This presentation details a project to create the first digital archive documenting the linguistic diversity and minority endangered languages of Hong Kong. It focuses on different languages as well as language varieties that are part of Hong Kong's heritage. The aim of the project is to create an easily accessible database of language data that can be used both by researchers as well as by teachers to explore a range of linguistic issues including linguistic diversity, language endangerment, minority languages, language use, language discrimination, and language awareness.
The project first aimed to identify and document the linguistic diversity of Hong Kong (e.g., English, Cantonese, Putonghua, Hakka, Waitau, Teochew, Hokkien, Tanka, Tagalog, Urdu, Hindi, Nepali, Tagalog, Thai, French, German, Spanish, Korean, Japanese, Dutch etc.). This was done through extensive historical document analysis. A particular focus was placed on Hong Kong's minority indigenous languages that are now on the verge of extinction – this includes the Chinese languages of Hakka, Waitau, and Tanka. In addition, due to migration to Hong Kong from mainland China after the civil war in China, Hong Kong has also been home to a number of minority languages of China that are also becoming endangered, including Shanghainese, Suzhounese, and Wenzhounese. Finally, the project also focused on collecting a significant corpus of data on Hong Kong Sign Language, a unique sign language used in Hong Kong that is also endangered, with fewer than 8000 users today.

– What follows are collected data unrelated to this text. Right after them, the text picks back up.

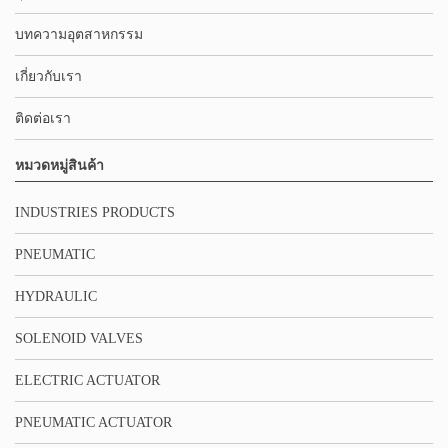
บทความอุตสาหกรรม
เกี่ยวกับเรา
ติดต่อเรา
หมวดหมู่สินค้า
INDUSTRIES PRODUCTS
PNEUMATIC
HYDRAULIC
SOLENOID VALVES
ELECTRIC ACTUATOR
PNEUMATIC ACTUATOR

Using the data collection task of the storytelling of folktales, traditions, and customs, more than 150 language samples in audio format were collected from speakers of over 70 languages and varieties. Each sample was transcribed into English, traditional, and written Chinese, as well as in Hong Kong Sign Language (video format) for some samples. A brief introduction to the language/variety, including its historical and present day usage in Hong Kong, demographics of usage of the language globally, and an overview of features of the language, were written and are presented along with the audio samples and the translations.
This presentation will focus on the development of the linguistic archive, by detailing the background research involved, selection of languages and speakers, and collection of data. The actual construction of the website will also be discussed. This will be of interest to researchers who are exploring the use of digital technologies to develop corpora of minority and/or endangered languages.